²⁰ Faculty of Biomedical and Health Sciences, Department of Medicine, Universidad Europea de Madrid, Madrid, Spain. javier.cortes@maj3.health.

^# Contributed equally.

PMID: 38456970
DOI: 10.1007/s10549-024-07292-z

Abstract

Purpose: The prognostic and predictive role of trophoblast cell-surface antigen-2 (Trop-2) overexpression in human epidermal growth factor receptor 2-positive (HER2-positive) breast cancer is currently unknown. We retrospectively analyzed Trop-2 expression and its correlation with clinicopathologic features and pathological complete response (pCR) in HER2-positive early breast cancer (EBC) patients treated with neoadjuvant docetaxel, carboplatin, trastuzumab, and pertuzumab in the PHERGain study.

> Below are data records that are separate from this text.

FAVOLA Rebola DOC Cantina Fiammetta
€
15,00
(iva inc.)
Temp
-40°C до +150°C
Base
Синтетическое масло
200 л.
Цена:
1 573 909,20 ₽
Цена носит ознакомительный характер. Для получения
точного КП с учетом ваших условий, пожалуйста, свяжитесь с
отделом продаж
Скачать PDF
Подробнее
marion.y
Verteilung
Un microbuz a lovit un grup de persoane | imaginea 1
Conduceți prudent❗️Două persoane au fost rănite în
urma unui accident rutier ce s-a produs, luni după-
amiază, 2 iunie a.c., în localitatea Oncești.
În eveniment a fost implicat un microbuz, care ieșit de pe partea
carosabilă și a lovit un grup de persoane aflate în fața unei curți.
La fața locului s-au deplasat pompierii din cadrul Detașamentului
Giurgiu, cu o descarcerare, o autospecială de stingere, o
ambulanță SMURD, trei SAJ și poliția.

Methods: Trop-2 expression at baseline was determined in formalin-fixed, paraffin-embedded primary tumor biopsies by immunohistochemistry and was first classified into expressing (Trop-2-positive) or not-expressing (Trop-2-negative) tumors. Then, it was classified by histochemical score (H-score) according to its intensity into low (0-9), intermediate (10-49), and high (≥ 50). The association between clinicopathologic features, pCR, and Trop-2 expression was performed with Fisher's exact test.

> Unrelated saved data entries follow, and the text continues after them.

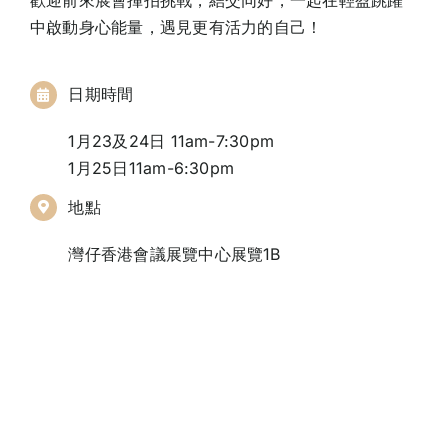
歡迎前來展會揮拍挑戰，結交同好，一起在輕盈跳躍
中啟動身心能量，遇見更有活力的自己！
⽇期時間
1月23及24日 11am-7:30pm
1月25日11am-6:30pm
地點
灣仔香港會議展覽中心展覽1B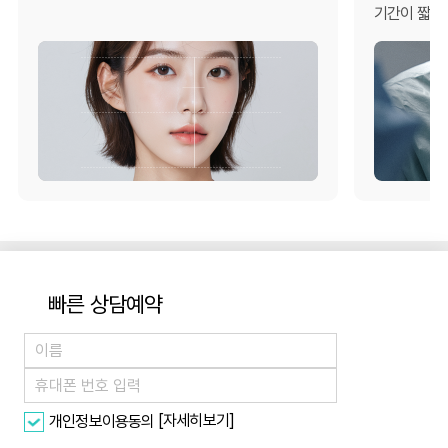
기간이 짧은 
빠른 상담예약
[자세히보기]
개인정보이용동의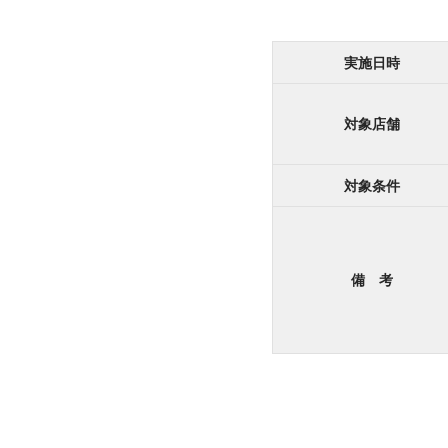
実施日時
対象店舗
対象条件
備 考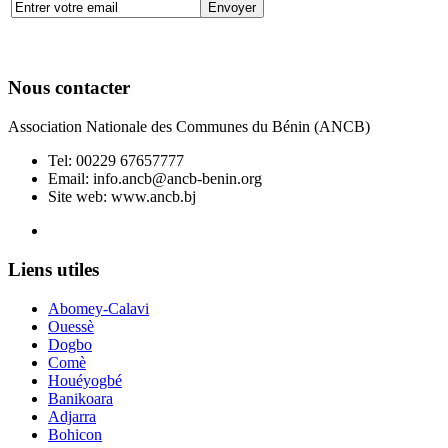
Nous contacter
Association Nationale des Communes du Bénin (ANCB)
Tel:
00229 67657777
Email:
info.ancb@ancb-benin.org
Site web: www.ancb.bj
Le nouveau siège de l'ANCB est situé à Abomey-Calavi, rue
Liens utiles
Abomey-Calavi
Ouessè
Dogbo
Comè
Houéyogbé
Banikoara
Adjarra
Bohicon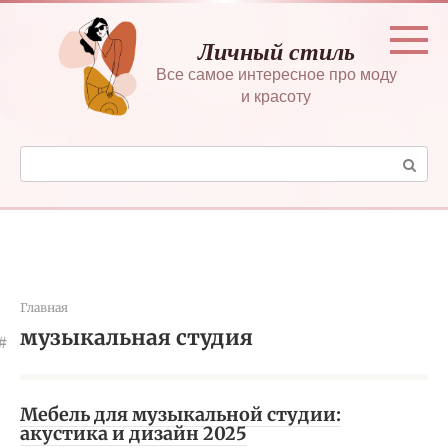
Перейти
к
Личный стиль
контенту
Все самое интересное про моду
и красоту
Поиск:
Главная
музыкальная студия
Мебель для музыкальной студии:
акустика и дизайн 2025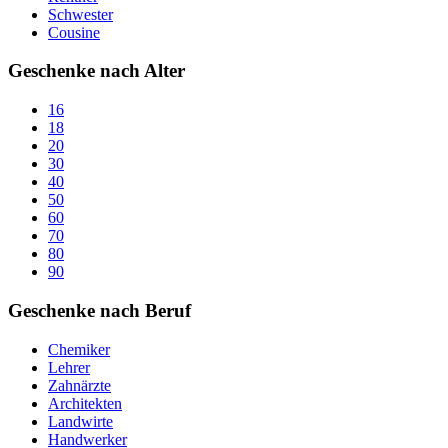
Schwester
Cousine
Geschenke nach Alter
16
18
20
30
40
50
60
70
80
90
Geschenke nach Beruf
Chemiker
Lehrer
Zahnärzte
Architekten
Landwirte
Handwerker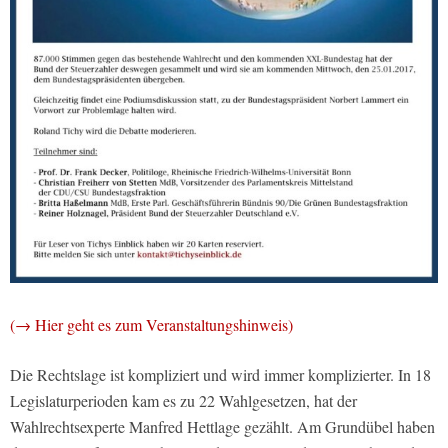
(→ Hier geht es zum Veranstaltungshinweis)
Die Rechtslage ist kompliziert und wird immer komplizierter. In 18
Legislaturperioden kam es zu 22 Wahlgesetzen, hat der
Wahlrechtsexperte Manfred Hettlage gezählt. Am Grundübel haben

Results: Forty-one patients with tissue evaluable for Trop-2 expression were included, with 28 (68.3%) Trop-2-positive tumors. Overall, 17 (41.46%), 14 (34.15%), and 10 (24.40%) tumors were classified as low, intermediate, and high, respectively. Trop-2 expression was significantly associated with decreased pCR rates (50.0% vs. 92.3%; odds ratio [OR] 0.05; 95% CI, 0.002-0.360]; p adjusted = 0.01) but was not correlated with any clinicopathologic features (p ≥ 0.05). Tumors with the highest Trop-2 H-score were less likely to obtain a pCR (OR 0.03; 95% CI, 0.001-0.290, p adjusted < 0.01). This association was confirmed in univariate and multivariate regression analyses.

Conclusion: These findings suggest a potential role of Trop-2 expression as a biomarker of resistance to neoadjuvant chemotherapy plus dual HER2 blockade and may become a strategic target for future combinations in HER2-positive EBC patients.

Keywords: Biomarker; HER2-positive; Neoadjuvant therapy; Pathological complete response; Trop-2.